For Russia and China, though, a multipolar political order is
desirable, so that they too can share power with the U.S. in
determining how the world should be governed. Beijing and Moscow
have, as two nuclear powers, been able to use the Shanghai-Five
to affirm multipolarity as a creed. The Chinese President, Mr.
Jiang Zemin, has firmly given up his original, even if tentative,
visions of creating a tripolar world. As China-watchers like
Willy Wo-lap Lam point out, Mr. Jiang had around 1997 envisioned
a futurist tripolar world consisting of the U.S.-led Americas,
Europe and an Asia led by a resurgent China. If China has now
given up the dream of a tripolar world, the reason has much to do
with the U.S.' move to become the first invulnerable power.
Two reasons account for the relative failure of the U.S. so far
to position itself as a key strategic player in Central Asia,
more precisely between Russia and China, in a bid to make them
feel an American ``presence'' at their very doorsteps. First, as
keen Asian diplomats point out, the U.S. has remained somewhat
slow to have anticipated Russia's bid to re-establish firm
strategic control over the Central Asian states. They were in any
case constituents of the former Soviet Union. Surely, the new
Russia, under its first leader (a U.S.-friendly Mr. Boris
Yeltsin), chose to play second fiddle to Washington in Central
Asia. That would account for a certain initial leisureliness on
the part of the U.S. in seeking to spread its strategic wings
across an uncharted Central Asia. However, Mr. Yeltsin's
successor, Mr. Vladmir Putin, has acted quite quickly to retrieve
Central Asia as Russia's forward base.
The second factor, of course, is the present Bush
administration's recognition of China, rather than Russia, as a
potential epicentre of anti-America sentiments in the future. A
policy quest by the previous U.S. President, Mr. Bill Clinton, to
engage China was, of course, preceded by his move for a firmer
strategic clasping of an ally like Japan. So, the U.S.-China
engagement until last year was balanced by America's practice of
placing a premium on its forward presence in East Asia. Not
surprisingly then, Beijing saw itself as being constrained by the
U.S. despite the hoopla over engagement. China's sense of
constrainment accounts for its initiative on the Shanghai-Five.
Alarming to China and Russia is the latest comment by the U.S.
President, Mr. George W. Bush, that he wants to seek peace by
redefining war on America's terms. While this doctrine of
confrontation (as seen from Beijing) applies to the Asia-Pacific
theatre, China and Russia will like to assess the U.S.' will in
regard to Central Asia in particular. China and Russia have
already positioned themselves as the warriors against Islamic
fundamentalism that could spew out of Afghanistan. For the U.S.,
which does not discount Central Asia as a reservoir of
conventional energy sources, the importance of this theatre is
heightened by the Taliban challenge. Washington is keen that the
Taliban hand over Osama bin Laden. Mr. Bush may want to lead a
war against international terror, too, on America's own terms.

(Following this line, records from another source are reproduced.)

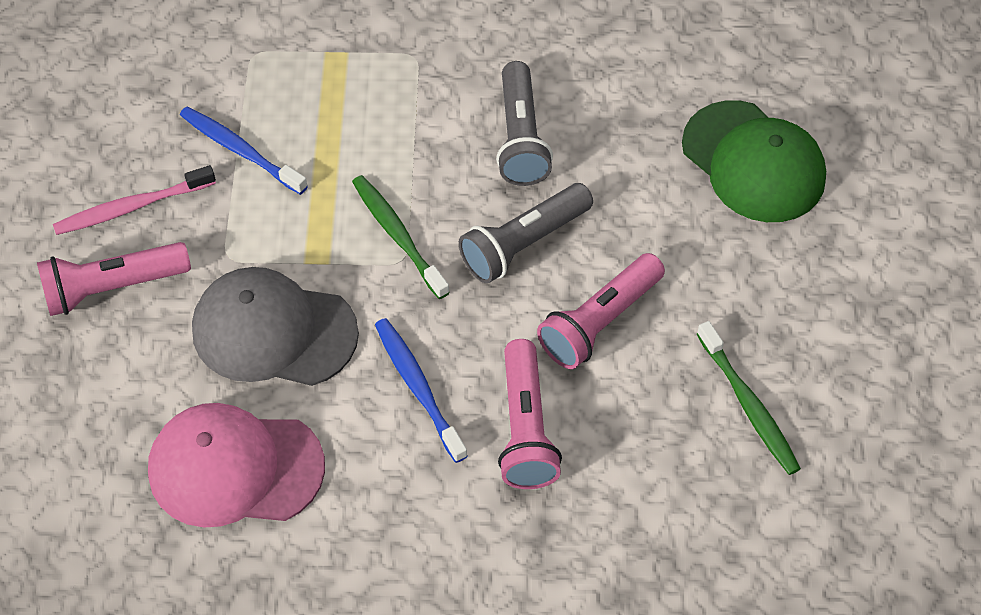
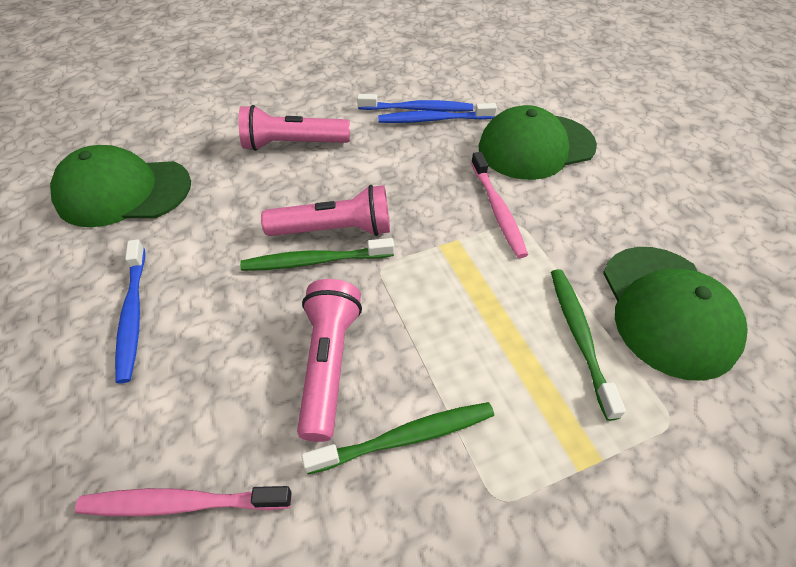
blue toothbrush: 2 -> 3
green cap: 1 -> 3
green toothbrush: 2 -> 3
grey cap: 1 -> 0
grey flashlight: 2 -> 0
pink cap: 1 -> 0
pink toothbrush: 1 -> 2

Yet, the Shanghai-Five' consensus on a strict implementation of
the U.N. arms embargo and other sanctions against the Taliban can
only suit the U.S. too. The question, therefore, is whether the
Taliban challenge - political terror and narco-terror - can bring
the U.S. closer to the Shanghai-Five. Elsewhere, India and
several others are keen on engaging or associating themselves
with this forum. However, much will depend on how far the
Shanghai-Five will seek to coordinate the military strategies of
its constituents in containing Islamic fundamentalism. Russia is
forming an unrelated rapid-reaction force for this purpose in
conjunction with some of its Soviet-vintage fellow-republics.